My four new backing plates arrived in the mail and they were quickly clean and painted.  They were then bolted up with all new hardware.

Eugene then received all new brakes....

...and the cleaned, painted, and turned drums were bolted up.

Everything was repeated for the front.  Now is a good time to start running the new brake lines!

The hubs got a good cleaning and polishing and were installed along with brand new lug nuts.  Yes, even new lug nuts....I know...it's a sickness!

My yellow lab Anna gets pissed that I spend more time in the garage than with her!  She will just lay there and glare at me.

Ever wonder what's actually inside that Ross steering box?  I opened mine and was glad I did.  One of the pins that follows the worm gear had worked itself loose.  I welded it back in and ground it down.

Here is a close up of the worm gear and you can see one of the pins that follows it.

Now it was time to install the brake master cylinder, pedal, and brake lines.  Once again, all new parts were used.

This is another angle showing the newly installed steering box and column.

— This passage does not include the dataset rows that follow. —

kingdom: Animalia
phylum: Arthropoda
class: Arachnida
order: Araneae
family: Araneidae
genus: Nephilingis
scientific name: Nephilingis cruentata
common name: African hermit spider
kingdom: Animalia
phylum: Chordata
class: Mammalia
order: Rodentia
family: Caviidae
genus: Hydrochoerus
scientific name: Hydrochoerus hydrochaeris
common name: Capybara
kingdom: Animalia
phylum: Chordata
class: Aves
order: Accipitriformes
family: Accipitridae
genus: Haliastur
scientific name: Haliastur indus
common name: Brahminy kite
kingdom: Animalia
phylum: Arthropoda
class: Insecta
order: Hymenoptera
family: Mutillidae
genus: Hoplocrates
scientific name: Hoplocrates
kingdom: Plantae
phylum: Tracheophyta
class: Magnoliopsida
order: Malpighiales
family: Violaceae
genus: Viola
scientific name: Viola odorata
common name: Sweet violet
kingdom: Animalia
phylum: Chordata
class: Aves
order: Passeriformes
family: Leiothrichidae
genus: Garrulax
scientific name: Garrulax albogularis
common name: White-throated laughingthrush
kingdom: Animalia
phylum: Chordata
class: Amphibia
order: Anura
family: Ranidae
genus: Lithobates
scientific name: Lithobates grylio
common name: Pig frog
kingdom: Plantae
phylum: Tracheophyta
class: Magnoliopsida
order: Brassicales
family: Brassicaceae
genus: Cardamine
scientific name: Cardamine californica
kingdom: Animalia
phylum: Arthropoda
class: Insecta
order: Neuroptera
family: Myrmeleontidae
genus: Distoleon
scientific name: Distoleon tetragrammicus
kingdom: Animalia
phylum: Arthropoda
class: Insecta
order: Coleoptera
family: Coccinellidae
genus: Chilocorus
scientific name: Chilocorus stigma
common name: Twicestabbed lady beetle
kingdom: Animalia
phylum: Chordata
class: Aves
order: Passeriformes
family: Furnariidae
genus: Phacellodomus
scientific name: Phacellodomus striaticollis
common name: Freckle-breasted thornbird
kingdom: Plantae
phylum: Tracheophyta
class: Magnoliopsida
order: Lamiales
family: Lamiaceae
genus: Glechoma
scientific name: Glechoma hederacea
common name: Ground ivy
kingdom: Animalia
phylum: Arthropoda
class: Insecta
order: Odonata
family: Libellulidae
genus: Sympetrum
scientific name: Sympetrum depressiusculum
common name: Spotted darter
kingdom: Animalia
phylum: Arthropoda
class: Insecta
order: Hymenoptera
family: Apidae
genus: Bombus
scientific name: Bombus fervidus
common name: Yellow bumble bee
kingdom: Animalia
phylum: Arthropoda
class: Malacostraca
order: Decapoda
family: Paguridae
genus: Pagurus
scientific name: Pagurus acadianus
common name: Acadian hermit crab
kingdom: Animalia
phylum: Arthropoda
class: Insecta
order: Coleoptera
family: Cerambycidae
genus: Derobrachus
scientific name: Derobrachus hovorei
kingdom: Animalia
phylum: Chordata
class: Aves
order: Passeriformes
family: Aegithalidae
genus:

Even the original clips were used to install the new brake lines.

I've seen brake lines run several ways on the rear axle, but this is how I chose to do it.

Here is a shot of the new "S" lines on the front axle.

After running the rear lines, I moved to the front.  Once again, all new lines were used and installed just the way the factory did it.  The only incorrect item is the type of hose clamp.

Here's a good shot showing the front end with the running of the brake lines over the pumpkin using original hardware.

Now was the moment of truth!  I bled the master cylinder by running two brake lines out of the front and back into the reservoir filled with fluid.  By gently pressing the brake pedal, this will purge the cylinder of air.  Then I bled the rest of the system.  All that's left is adjusting the brakes.